Au-delà, la Wallonie devra définir un certain nombre d’éco-régimes: il s’agit de pratiques que les agriculteurs pourront appliquer volontairement pour répondre à des objectifs environnementaux et climatiques et auxquelles la Wallonie doit consacrer au moins 25% du budget qui lui est alloué pour les paiements directs. Il est essentiel que ces mesures volontaires soient accessibles et praticables pour que l’ensemble des agriculteurs wallons puissent pleinement s’impliquer dans la lutte contre le réchauffement climatique.

Pour que ces mesures soient adoptées par le plus grand nombre de nos exploitations wallonnes, permettant ainsi l’application des mesures sur l’ensemble du territoire wallon, il est indispensable que les efforts consentis par les agriculteurs soient récompensés dès le départ. Soutenir tous les agriculteurs dans cette dynamique, dès lors qu’ils appliquent les mesures disponibles, c’est s’assurer de l’adhésion du plus grand nombre et d’une large couverture de notre territoire.

 

Tertio, les mesures proposées doivent être ambitieuses.

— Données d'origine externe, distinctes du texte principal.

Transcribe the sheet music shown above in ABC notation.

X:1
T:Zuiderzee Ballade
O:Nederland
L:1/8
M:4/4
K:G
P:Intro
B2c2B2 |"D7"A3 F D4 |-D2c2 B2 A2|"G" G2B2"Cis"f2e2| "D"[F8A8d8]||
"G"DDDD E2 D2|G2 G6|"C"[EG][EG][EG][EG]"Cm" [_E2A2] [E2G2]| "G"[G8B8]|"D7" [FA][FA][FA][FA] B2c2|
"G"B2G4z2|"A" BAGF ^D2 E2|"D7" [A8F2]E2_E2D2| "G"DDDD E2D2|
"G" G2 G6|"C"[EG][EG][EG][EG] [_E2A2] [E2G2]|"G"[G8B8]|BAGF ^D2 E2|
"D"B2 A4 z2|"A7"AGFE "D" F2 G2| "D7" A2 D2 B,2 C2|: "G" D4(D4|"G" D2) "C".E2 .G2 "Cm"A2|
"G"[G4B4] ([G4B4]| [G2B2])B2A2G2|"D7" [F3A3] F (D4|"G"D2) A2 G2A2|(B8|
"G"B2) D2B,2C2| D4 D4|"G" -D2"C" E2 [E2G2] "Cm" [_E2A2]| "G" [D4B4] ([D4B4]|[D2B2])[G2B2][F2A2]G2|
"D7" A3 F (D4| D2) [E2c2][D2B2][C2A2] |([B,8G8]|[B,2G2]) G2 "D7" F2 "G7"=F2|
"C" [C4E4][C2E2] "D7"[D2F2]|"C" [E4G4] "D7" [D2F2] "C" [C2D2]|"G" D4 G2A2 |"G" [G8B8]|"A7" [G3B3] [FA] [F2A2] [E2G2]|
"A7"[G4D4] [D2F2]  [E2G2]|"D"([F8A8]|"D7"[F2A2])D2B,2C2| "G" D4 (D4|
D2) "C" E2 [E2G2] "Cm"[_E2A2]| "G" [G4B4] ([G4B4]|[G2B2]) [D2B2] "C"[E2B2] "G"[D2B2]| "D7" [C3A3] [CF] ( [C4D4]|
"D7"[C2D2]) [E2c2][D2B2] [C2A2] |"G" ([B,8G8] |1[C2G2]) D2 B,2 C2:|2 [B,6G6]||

Pour que le secteur agricole puisse peser dans le combat climatique, les mesures proposées doivent combiner trois ambitions. Elles doivent être applicables et réalistes sur le plan agronomique et pouvoir s’intégrer dans une rotation culturale. Pour la FWA, la durabilité de la production agricole est multi-facette et la durabilité agronomique en fait complètement partie. Les agriculteurs doivent pouvoir s’emparer des mesures proposées et les concrétiser tout en étant en capacité de poursuivre leur rôle de production alimentaire en quantité et en qualité pour nos concitoyens. Ces mesures doivent être cohérentes avec le cadre réglementaire fixé pour l’agriculture par ailleurs. Les mesures doivent avoir un impact lisible : les agriculteurs veulent être des acteurs du combat climatique, mais pour cela ils doivent être accompagnés et pouvoir choisir les mesures les plus adaptées au profil de leur exploitation et aux objectifs à atteindre. Enfin, ces mesures devront être évaluées en cours de programmation. Il est important de s’assurer, tout au long de la période, de l’adhésion des agriculteurs aux mesures volontaires proposées, et autant que possible, de l’efficacité de celles-ci pour atteindre les objectifs poursuivis.

Ces mesures étant volontaires, un niveau élevé d’adhésion des agriculteurs à celles-ci sera un indicateur de leur bonne conception. A cet égard, de véritables choix politiques peuvent être posés : veut-on des mesures spectaculaires sur le plan environnemental, mais mises en œuvre par un nombre restreint de producteurs sur de faibles portions du territoire, affaiblissant au passage l’objectif de maillage écologique ? Ou plutôt des mesures accessibles appliquées par un grand nombre de producteurs couvrant une bonne partie du territoire et provoquant un véritable effet de levier renforçant les actions déjà menées par les agriculteurs ?

Le monde agricole est prêt à prendre sa part dans la lutte contre les dérèglements climatiques, il se veut acteur de solutions, mais dans un cadre bien concerté, réaliste et cohérent. Et pas avec des objectifs plus politiques que scientifiques et des mesures guidées par l’idéologie plutôt que par la réalité des exploitations.